__Check your understanding__.
• a. In the passage on TRPM2 and lung inflammation, rewrite the part from "TRPM2's protective effect" to "of the cell.", replacing "electrochemical gradient" with "charge gradient".
• b. According to the passage on TRPM2 and lung inflammation, in what share of cases is acute lung injury fatal?

Researchers at the University of Illinois at Chicago College of Medicine have found in an animal model of acute lung injury a molecular mechanism that allows cells of the immune system to reduce tissue damage from inflammation.
The study is reported in Nature.
Inflammation is part of the normal response to infection. One aspect of inflammation is the production of negatively charged oxygen-rich molecules by specialized white blood cells called phagocytes. The molecules, called reactive oxygen species (ROS), help to break up bacteria, allowing the phagocytes to "mop up" the broken pieces and clear out the infection. Unfortunately, ROS can also cause damage to normal tissue.
The UIC researchers found that a channel through the cell membrane of phagocytes is able to modulate this destructive phase of inflammation.
"Although the channel, called TRPM2, is found in many cell types in the immune system, including phagocytes, it's function in these cells has been unknown," said Anke Di, UIC research assistant professor in pharmacology and first author of the study.
The researchers were able to show that TRPM2 had a protective anti-inflammatory role in the animal model of ALI, and, further, it played a previously unknown role in protecting against inflammation and tissue injury generally.
TRPM2's protective effect was a result of its ability to dampen the production of the negatively charged ROS by modulating the electrochemical gradient -- the difference in charge between molecules within the cell and outside the plasma membrane of the cell.
ALI and its more severe form, acute respiratory distress syndrome (ARDS) result from pulmonary edema (leaky blood vessels) and inflammation. Both direct lung injury from infection and indirect lung injury from trauma, sepsis, pancreatitis, transfusions, radiation exposure and drug overdose can trigger ALI. It is fatal in almost 40 percent of cases.
Inflammation plays an important role in ALI and a number of other human diseases, said Dr. Asrar Malik, UIC Schweppe Family Distinguished Professor and head of pharmacology and principal investigator of the study. Understanding how inflammatory damage to tissues is controlled normally may help develop therapies in the future, he said.

__Data to examine__.
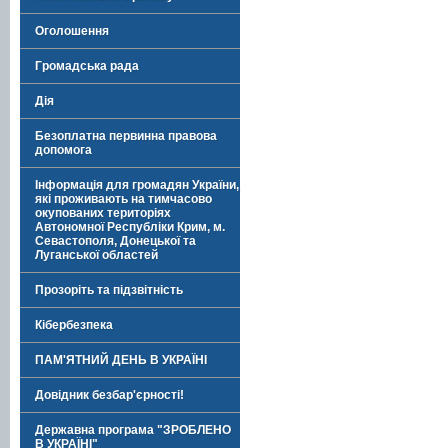
Оголошення
Громадська рада
Дія
Безоплатна первинна правова
допомога
Інформація для громадян України,
які проживають на тимчасово
окупованих територіях
Автономної Республіки Крим, м.
Севастополя, Донецької та
Луганської областей
Прозоріть та підзвітність
Кібербезпека
ПАМ'ЯТНИЙ ДЕНЬ В УКРАЇНІ
Довідник безбар'єрності!
Державна програма "ЗРОБЛЕНО
В УКРАЇНІ"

__Answers for the tasks__.
• a.
TRPM2's protective effect was a result of its ability to dampen the production of the negatively charged ROS by modulating the charge gradient -- the difference in charge between molecules within the cell and outside the plasma membrane of the cell.

• b. Almost 40 percent